Gilbert finds his lost ATOS tail
Gilbert Griffith <> writes:
So today I flew the thruster ultralight, armed with Jerry's GPS, and my camera and found the tail, marked it on the GPS from 2500 feet and a lot of photos. I was about 2km off in my estimation from when I lost it!
I came home and printed out a couple of photos then drove out there and walked 3km up the ridge, 70 feet down and back up a gully and the GPS still said half a km further up hill when I stopped to rest. I turned to go uphill again and the tail was right there in front of me at head height five feet away. Such good luck, as I was thinking I wouldn't be able to find it in the thick bushes on the 45 degree slope.
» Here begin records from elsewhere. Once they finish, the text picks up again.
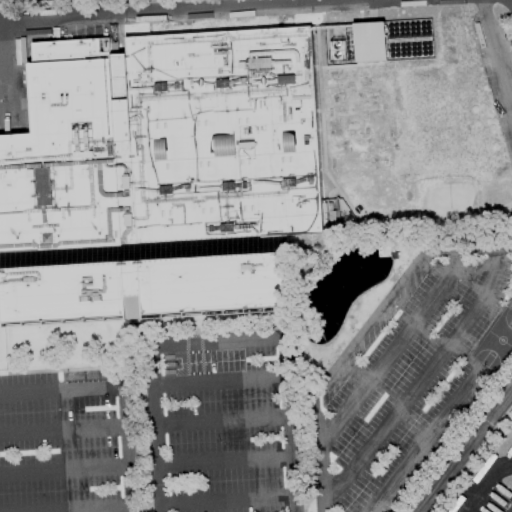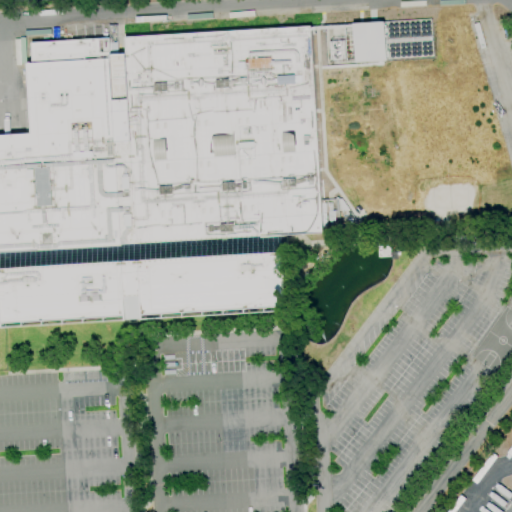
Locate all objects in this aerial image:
road: (508, 20)
building: (479, 36)
building: (368, 42)
road: (495, 60)
building: (157, 174)
building: (159, 178)
building: (384, 251)
road: (359, 334)
road: (216, 343)
road: (392, 346)
road: (421, 375)
road: (141, 386)
road: (219, 424)
road: (63, 431)
road: (286, 444)
road: (421, 444)
road: (155, 448)
road: (127, 449)
road: (222, 462)
road: (64, 474)
road: (487, 486)
road: (224, 501)
road: (108, 510)
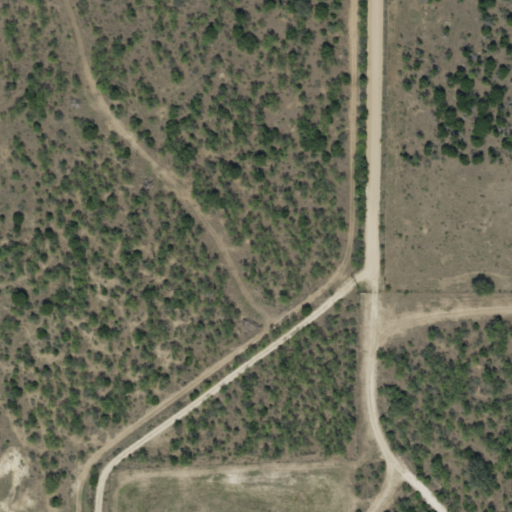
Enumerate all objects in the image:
road: (375, 139)
road: (220, 380)
road: (371, 406)
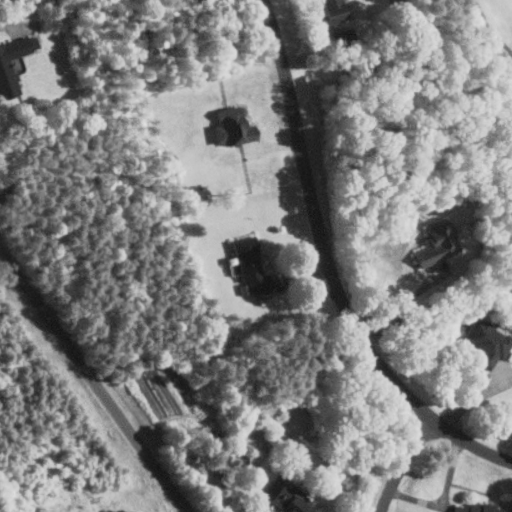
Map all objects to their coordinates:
building: (333, 10)
road: (490, 27)
building: (13, 61)
building: (229, 126)
building: (435, 244)
park: (256, 255)
building: (248, 266)
road: (330, 267)
road: (402, 306)
building: (484, 341)
road: (94, 380)
road: (404, 463)
road: (446, 495)
building: (289, 498)
building: (477, 508)
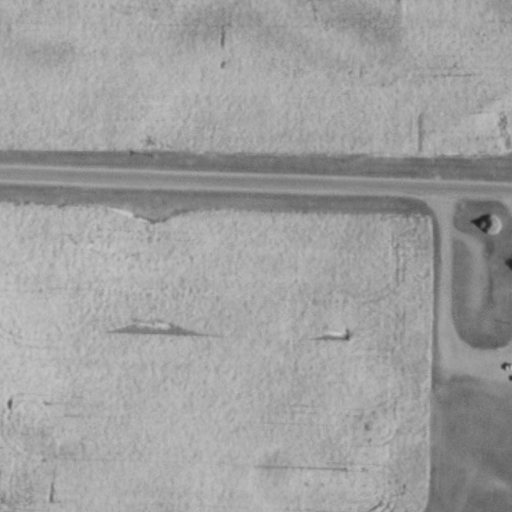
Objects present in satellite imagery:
road: (256, 165)
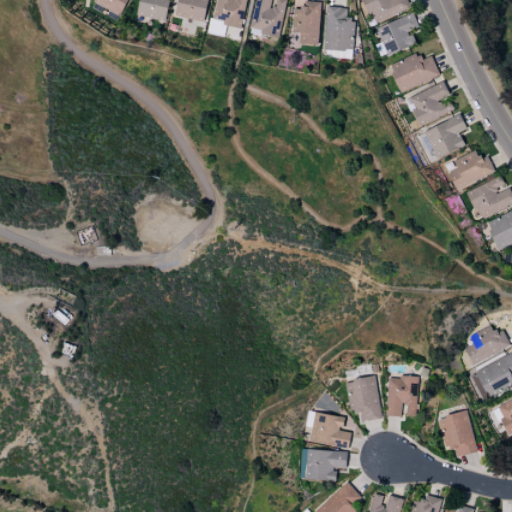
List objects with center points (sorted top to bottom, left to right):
building: (110, 5)
building: (382, 8)
building: (151, 9)
building: (190, 9)
building: (227, 12)
building: (266, 17)
building: (305, 23)
building: (336, 29)
building: (395, 34)
building: (411, 71)
road: (470, 73)
building: (428, 104)
building: (444, 136)
road: (332, 141)
road: (237, 149)
building: (468, 169)
road: (206, 190)
building: (488, 197)
road: (369, 221)
building: (500, 229)
road: (442, 250)
road: (347, 270)
road: (504, 292)
building: (484, 344)
building: (494, 377)
building: (400, 395)
building: (361, 398)
building: (504, 415)
building: (327, 431)
building: (455, 433)
building: (321, 464)
road: (448, 475)
building: (339, 500)
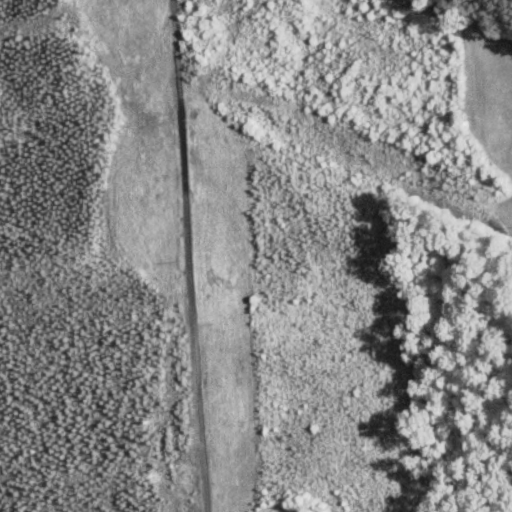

The piece that broke is 145mm long 42mm ID and about 44mm OD tube. The tail stinger slips into it. It only goes 48 mm into the outer sleeve on the keel. About the same as the inner sleeve. There are horizontally opposing holes 20mm from the forward end that take the bolt/pin that I assume holds it in place. There are also two slots in the bottom where I think the flap elastics come out of the keel. The fatigue has started either at the bolt holes or the two slots. Only 95mm sticks out of the keel past the sleeves.

I haven't done a lot of hours on this glider, but it is seven years old or so. It belonged to Davis Straub before I got it and I don't know how many hours it has done. Maybe about 250 if Davis did 100 on it. Maybe this could be a problem for other pilots? I don't know.
John Reynoldson <> writes:
The slots are where the arms of the shackle that holds the rear wires to the keel goes through it, and it's very probable that this is where the fatigue crack started, as it is the weakest point in the area and is under a lot of stress when the glider is parked or put down on its keel. Any crack there would spread quickly. This tube runs all the way forward to the noseplate.
Repair is a bit problematical. I'd probably recommend replacement of the whole lower keel tube. This means drilling out all the rivets in the lower keel though. Not impossible - Steve Norman has done it. The other option is to do some rather creative sleeving.
This is an original ATOS, before the C version. The tail was added later after I went over flying a C version.